OK I'm an owner so you can take my advise with a grain of salt.

CI in whistler is great!!  

First  Whistler is great!

CI has everything you'll want at a resort except food service. But with two great hotels-resorts on either side of the CI resort, great food is steps away. 

Big rooms, Great resort amenities including two pool areas one for families and one for adults. A movie theator in the evening showing DVDs, a game room with free Video games for the kids. A nice library with books for you to take or leave. 

CI has it all. 

You're lucky to snag a week.

Have a great time.


----------



## Victoria (Aug 5, 2006)

Bill, what about internet access?


----------



## Bill4728 (Aug 5, 2006)

They just started wireless internet in the resort when we were last there in Nov. 2005


----------



## Tedman (Aug 7, 2006)

I stayed there many years ago, but as Bill said, this is a great resort in a great area. I hope to return someday.

Enjoy,
Ted


----------



## Ellis2ca (Aug 13, 2006)

*Club Intrawest, what about internet access?*



			
				Victoria said:
			
		

> what about internet access?



I just got back from Whistler, and although I didn't stay at Club Intrawest, I took the tour of the club.  It is very beautiful, and might be the best timeshare in Whistler... but I didn't buy.  The sales pressure was tremendous, but I didn't buy...  But if I ever would go to Whistler again, I would be happy to trade into Club Intrawest.  (I own 7 weeks at the Royal Resorts in Can Cun, and I decided I am more comfortable to stay with what I have, and trade into Club Intrawest if I ever want to go to Whistler again.)

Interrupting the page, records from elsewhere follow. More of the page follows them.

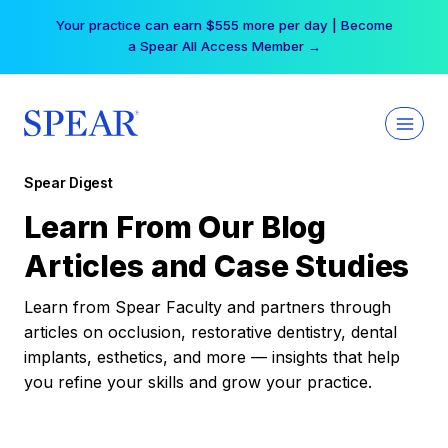
Skip
Your practice can earn $555 more per day | Become
to
a Spear All Access Member →
content
Spear Digest
Learn From Our Blog
Articles and Case Studies
Learn from Spear Faculty and partners through
articles on occlusion, restorative dentistry, dental
implants, esthetics, and more — insights that help
you refine your skills and grow your practice.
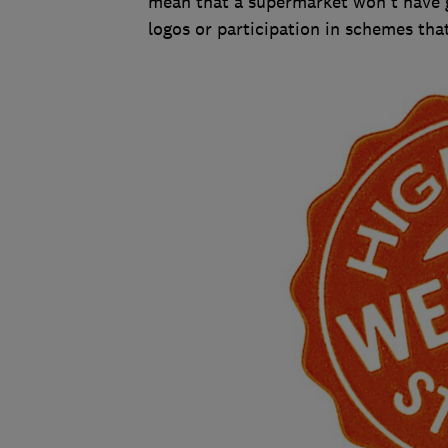
mean that a supermarket won't have g
logos or participation in schemes tha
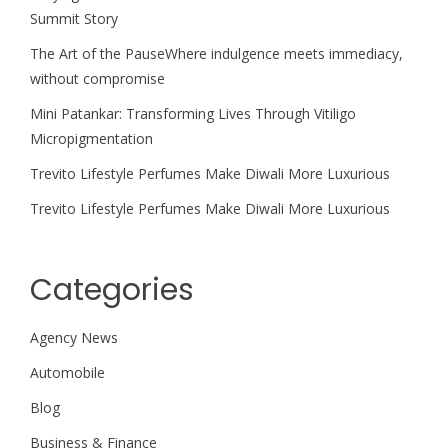
Summit Story
The Art of the PauseWhere indulgence meets immediacy,
without compromise
Mini Patankar: Transforming Lives Through Vitiligo
Micropigmentation
Trevito Lifestyle Perfumes Make Diwali More Luxurious
Trevito Lifestyle Perfumes Make Diwali More Luxurious
Categories
Agency News
Automobile
Blog
Business & Finance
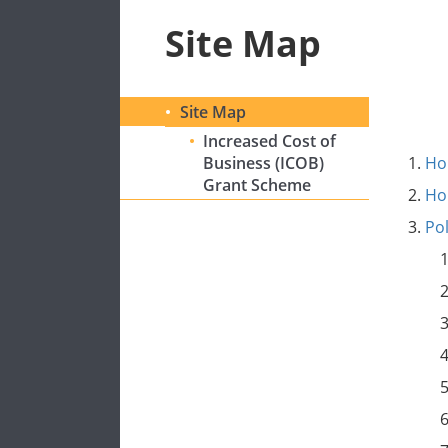
Site Map
Site Map
Increased Cost of
Business (ICOB)
H
Grant Scheme
H
Po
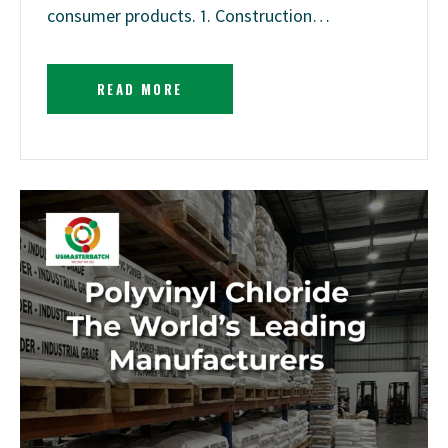
consumer products. 1. Construction…
READ MORE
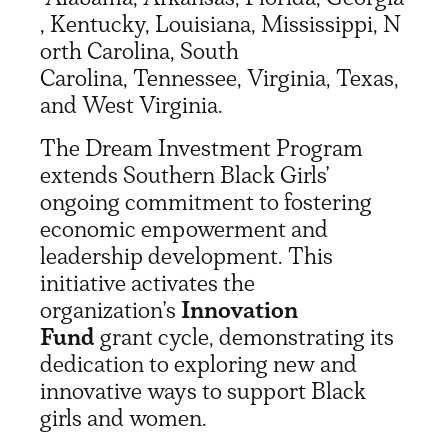
, Kentucky, Louisiana, Mississippi, N
orth Carolina, South
Carolina, Tennessee, Virginia, Texas,
and West Virginia.
The Dream Investment Program
extends Southern Black Girls’
ongoing commitment to fostering
economic empowerment and
leadership development. This
initiative activates the
organization’s
Innovation
Fund
grant cycle, demonstrating its
dedication to exploring new and
innovative ways to support Black
girls and women.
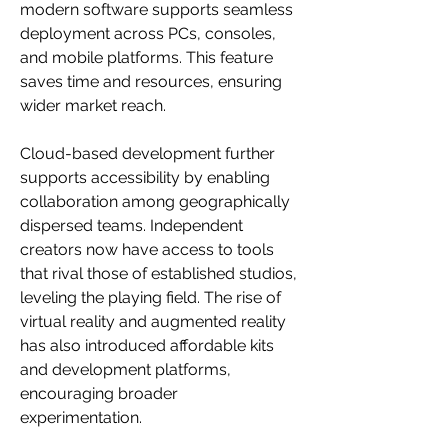
modern software supports seamless 
deployment across PCs, consoles, 
and mobile platforms. This feature 
saves time and resources, ensuring 
wider market reach.
Cloud-based development further 
supports accessibility by enabling 
collaboration among geographically 
dispersed teams. Independent 
creators now have access to tools 
that rival those of established studios, 
leveling the playing field. The rise of 
virtual reality and augmented reality 
has also introduced affordable kits 
and development platforms, 
encouraging broader 
experimentation.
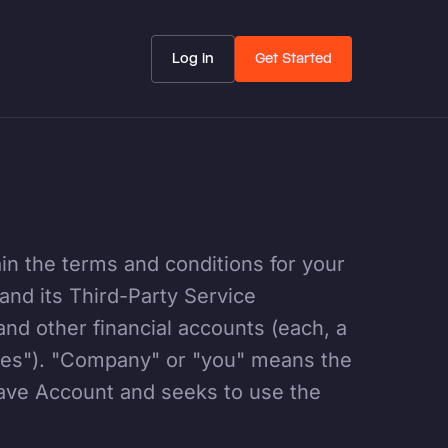
Log in
Get Started
n the terms and conditions for your
 and its Third-Party Service
and other financial accounts (each, a
ces"). "Company" or "you" means the
pave Account and seeks to use the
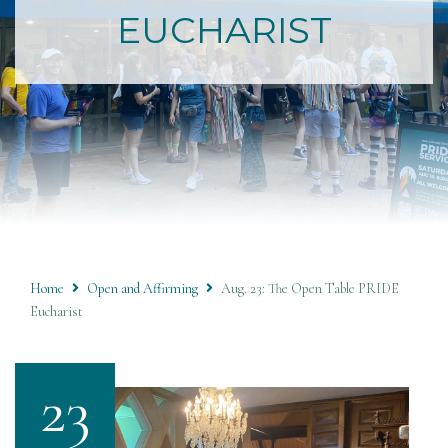
EUCHARIST
Home
Open and Affirming
Aug. 23: The Open Table PRIDE
Eucharist
23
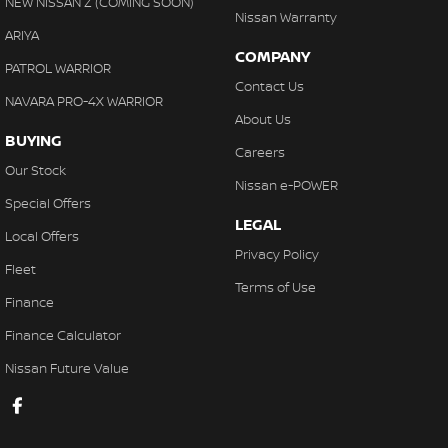
NEW NISSAN Z (COMING SOON)
Nissan Warranty
ARIYA
COMPANY
PATROL WARRIOR
Contact Us
NAVARA PRO-4X WARRIOR
About Us
BUYING
Careers
Our Stock
Nissan e-POWER
Special Offers
LEGAL
Local Offers
Privacy Policy
Fleet
Terms of Use
Finance
Finance Calculator
Nissan Future Value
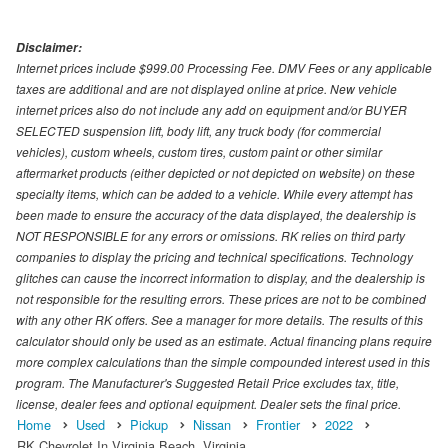
Disclaimer:
Internet prices include $999.00 Processing Fee. DMV Fees or any applicable
taxes are additional and are not displayed online at price. New vehicle
internet prices also do not include any add on equipment and/or BUYER
SELECTED suspension lift, body lift, any truck body (for commercial
vehicles), custom wheels, custom tires, custom paint or other similar
aftermarket products (either depicted or not depicted on website) on these
specialty items, which can be added to a vehicle. While every attempt has
been made to ensure the accuracy of the data displayed, the dealership is
NOT RESPONSIBLE for any errors or omissions. RK relies on third party
companies to display the pricing and technical specifications. Technology
glitches can cause the incorrect information to display, and the dealership is
not responsible for the resulting errors. These prices are not to be combined
with any other RK offers. See a manager for more details. The results of this
calculator should only be used as an estimate. Actual financing plans require
more complex calculations than the simple compounded interest used in this
program. The Manufacturer's Suggested Retail Price excludes tax, title,
license, dealer fees and optional equipment. Dealer sets the final price.
Home
Used
Pickup
Nissan
Frontier
2022
RK Chevrolet In Virginia Beach, Virginia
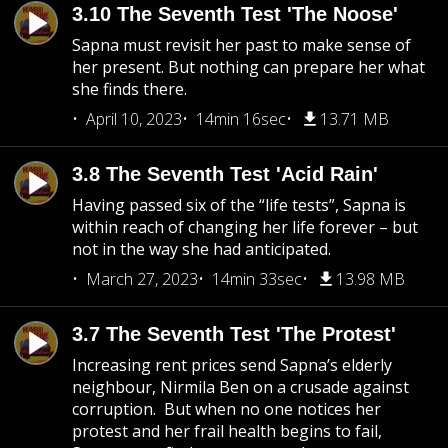
3.10 The Seventh Test 'The Noose'
Sapna must revisit her past to make sense of
her present. But nothing can prepare her what
she finds there.
April 10, 2023
14min 16sec
13.71 MB
3.8 The Seventh Test 'Acid Rain'
Having passed six of the “life tests”, Sapna is
within reach of changing her life forever – but
not in the way she had anticipated.
March 27, 2023
14min 33sec
13.98 MB
3.7 The Seventh Test 'The Protest'
Increasing rent prices send Sapna’s elderly
neighbour, Nirmila Ben on a crusade against
corruption. But when no one notices her
protest and her frail health begins to fail,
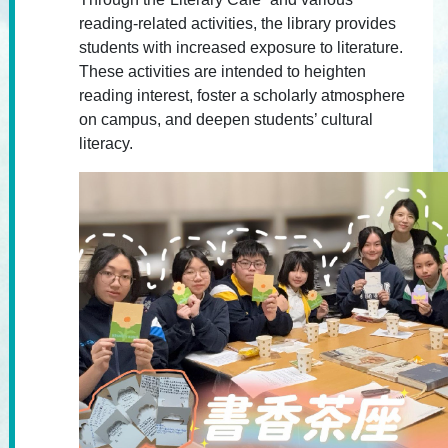
reading-related activities, the library provides
students with increased exposure to literature.
These activities are intended to heighten
reading interest, foster a scholarly atmosphere
on campus, and deepen students’ cultural
literacy.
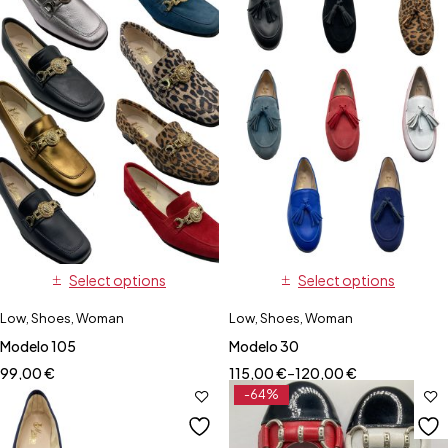
Select options
Select options
Low
,
Shoes
,
Woman
Low
,
Shoes
,
Woman
Modelo 105
Modelo 30
99,00
€
115,00
€
–
120,00
€
-64%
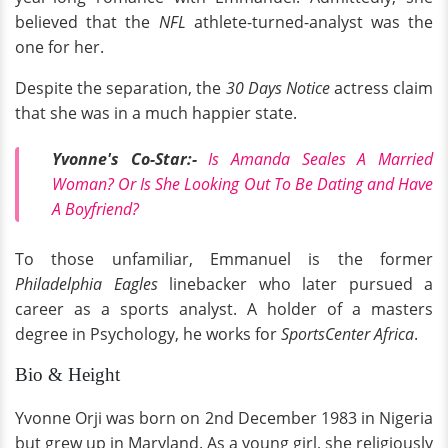
believed that the
NFL
athlete-turned-analyst was the
one for her.
Despite the separation, the
30 Days Notice
actress claim
that she was in a much happier state.
Yvonne's Co-Star:-
Is Amanda Seales A Married
Woman? Or Is She Looking Out To Be Dating and Have
A Boyfriend?
To those unfamiliar, Emmanuel is the former
Philadelphia
Eagles
linebacker who later pursued a
career as a sports analyst. A holder of a masters
degree in Psychology, he works for
SportsCenter Africa
.
Bio & Height
Yvonne Orji was born on 2nd December 1983 in Nigeria
but grew up in Maryland. As a young girl, she religiously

To answer your question about internet access... You can get wireless internet access for one week for about $25 Canadian dollars.  Of course you should take your own wireless capable computer.  - Ellis


----------



## SunniSu (Sep 11, 2006)

*wireless*

We arrived in Whistler yesterday. It's gorgeous at the resort, although there is construction across the street and things are noisy.

Wireless internet is $9.95 +tax/day or $49.99+tax/week.


----------



## sk8belle (Oct 12, 2006)

What are the amenities in a studio at this resort?  I'm considering a stay there, and the website I went to didn't show me much of the resort.

Thanks!


----------



## tashamen (Oct 13, 2006)

sk8belle said:
			
		

> What are the amenities in a studio at this resort?



Personally I wouldn't stay in a studio there.  They're very small, and are part of a 2 BR lock-off.  Studios have a small fridge, microwave and coffee maker but not much else beyond a bed (or in some cases two twin beds) and a small table with two chairs.  Not much room to relax - not even a comfy chair.


----------



## riverdees05 (Oct 13, 2006)

We have a 2 bedroom in July and really looking forward to it.


----------



## Bill4728 (Oct 13, 2006)

sk8belle said:
			
		

> What are the amenities in a studio at this resort?


The studios are the 2nd bedroom of the 2 bd units. They are small and are comparable to a hotel room. 

There are lots of great public areas at the resort. Like the library area were there are four comfortable chairs around a big fireplace, but the rooms are too small if that was your main living area for a week.


----------



## sk8belle (Oct 13, 2006)

Thanks, tashamen and Bill, for the heads-up on the size of the room.  Nothing can be as bad as the B&B I stayed in last year whose rooms were so small they didn't even have an extra chair, TV, clock, radio, or phone in them.  And don't even get me started on the size of the bathroom!    As I don't want to repeat that experience, maybe I'll keep looking.

Again, I appreciate the info.


----------



## Victoria (Oct 17, 2006)

We are just home from a week at this resort - will get my review posted ASAP.


----------